We would like to comment on several areas, and hope that our suggestions will be beneficial to your consideration of final rules. For ease in review, our comments below are preceded by the specific headings from the Proposed Rule, with the question set out in italics.
4. Transactions Subject to Trading Prohibition
(d) Transitional Matters
Request for Comment
Should we exclude equity securities acquired by an individual before he or she became a director or executive officer of an issuer from Section 306(a) of the Act and proposed Regulation BTR?
Yes. Congress limited the statute to acquisitions in connection with service or employment. The rule should not impose added burdens on securities acquired outside the scope of the statute.
5. Blackout Period
Request for Comment
Should we define the term "blackout period" to be shorter than the three consecutive business days specified in the statute?
No.
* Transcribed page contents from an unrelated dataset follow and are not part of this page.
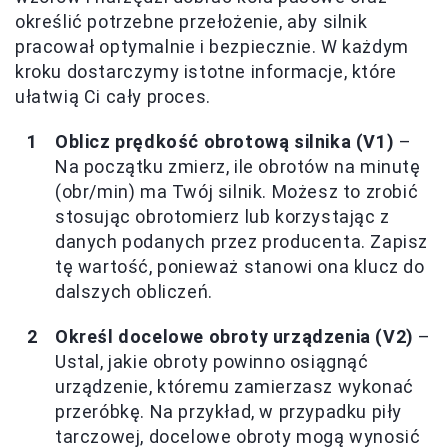
określić potrzebne przełożenie, aby silnik
pracował optymalnie i bezpiecznie. W każdym
kroku dostarczymy istotne informacje, które
ułatwią Ci cały proces.
Oblicz prędkość obrotową silnika (V1)
–
Na początku zmierz, ile obrotów na minutę
(obr/min) ma Twój silnik. Możesz to zrobić
stosując obrotomierz lub korzystając z
danych podanych przez producenta. Zapisz
tę wartość, ponieważ stanowi ona klucz do
dalszych obliczeń.
Określ docelowe obroty urządzenia (V2)
–
Ustal, jakie obroty powinno osiągnąć
urządzenie, któremu zamierzasz wykonać
przeróbkę. Na przykład, w przypadku piły
tarczowej, docelowe obroty mogą wynosić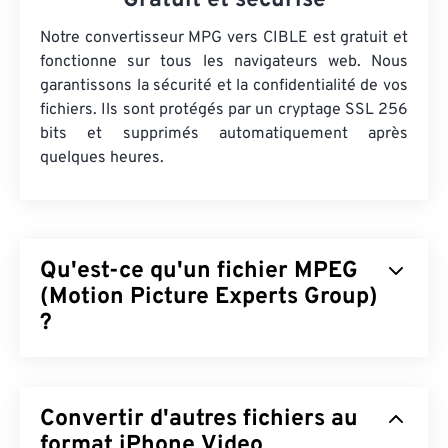
Gratuit et sécurisé
Notre convertisseur MPG vers CIBLE est gratuit et
fonctionne sur tous les navigateurs web. Nous
garantissons la sécurité et la confidentialité de vos
fichiers. Ils sont protégés par un cryptage SSL 256
bits et supprimés automatiquement après
quelques heures.
Qu'est-ce qu'un fichier MPEG
(Motion Picture Experts Group)
?
Motion Picture Experts Group (MPEG) est une
famille
de formats de fichiers vidéo numériques,
Convertir d'autres fichiers au
ainsi que le nom de l'organisation qui a développé
les normes de ce format. Ce format de fichier
format iPhone Video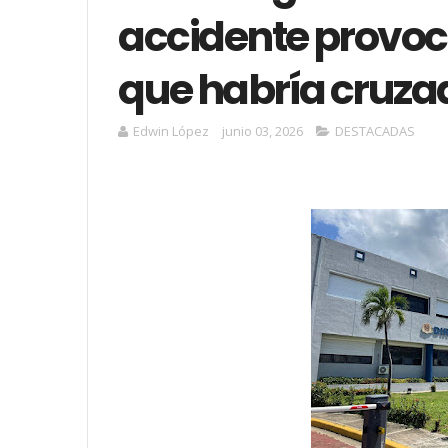
accidente provoc
que habría cruza
Edwin López
junio 03, 2026
DESTACADAS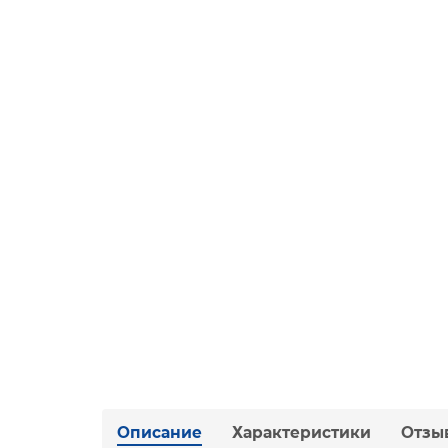
Описание
Характеристики
Отзы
We do not think that the rules should diverge from the clear standard articulated by the Congress.
(c) Application of 50% Test
We suggest that the number be generally determined as of the end of a month not longer than 3 months prior to the commencement of the blackout date. We do not foresee plan enrollments dramatically fluctuating in normal course, and this would provide plan sponsors administrative flexibility to utilize reasonably available data, without significant risk of creating loopholes for abuses.
(d) Exceptions to Definition of Blackout Period
Request for Comment
Is it necessary or appropriate to clarify in proposed Exchange Act Rule 102(a) that disclosure of a regularly scheduled blackout period to an employee would be timely in the event of a subsequent amendment to an individual account plan if the employee was provided notice of the blackout period within 30 calendar days after the adoption of the amendment? If not, explain why.
This approach would compel notice of the plan amendment to be given within 30 days of its adoption, without relation to the actual blackout date. We believe that keying the rule to the blackout event, and not to the ministerial act of plan amendment, is a more appropriate focus, particularly in the case of a plan amendment that establishes a regularly scheduled blackout period. We suggest that regularly scheduled blackouts can be established by plan amendment, with notice in normal course and not subject to a 30 day cut-off.
Should the exception in proposed Exchange Act Rule 102(a) contain a de minimis threshold that would not cause the loss of the exception in the event that some plan participants or beneficiaries failed to receive timely notice of the regularly scheduled blackout period? If so, should the de minimis threshold be a number (such as fewer than 5 or 10) or a percentage (such as fewer than 1% or 2%) of participants or beneficiaries that have individual account plans? What should the threshold be?
This is a difficult area. ERISA rules requiring disclosure of plan terms generally do not allow for de minimis numerically-stated exceptions. In addition, the language of Section 306(a)(4) of the Act itself mandates timely disclosure in order for this exception to apply.
On the other hand, it would seem that one or several participants' inadvertent failure to receive a plan document describing a routine blackout should not be cause for this exemption to be lost. Rather than set a fixed number of participants or fixed percentage who can be affected, it may be more workable to consider setting a standard in which failure to disclose will not cause the exemption to be lost if the Issuer otherwise has diligent prudent processes for routinely delivering plan information to participants. Because such failures would be inadvertent and not deliberate, and because the number of "failed disclosures" could never be known with certainty if a numerical test were applied, this approach is favored over a numerical test.
Thank you for the opportunity to comment on this proposal and for your consideration of our suggestions and comments.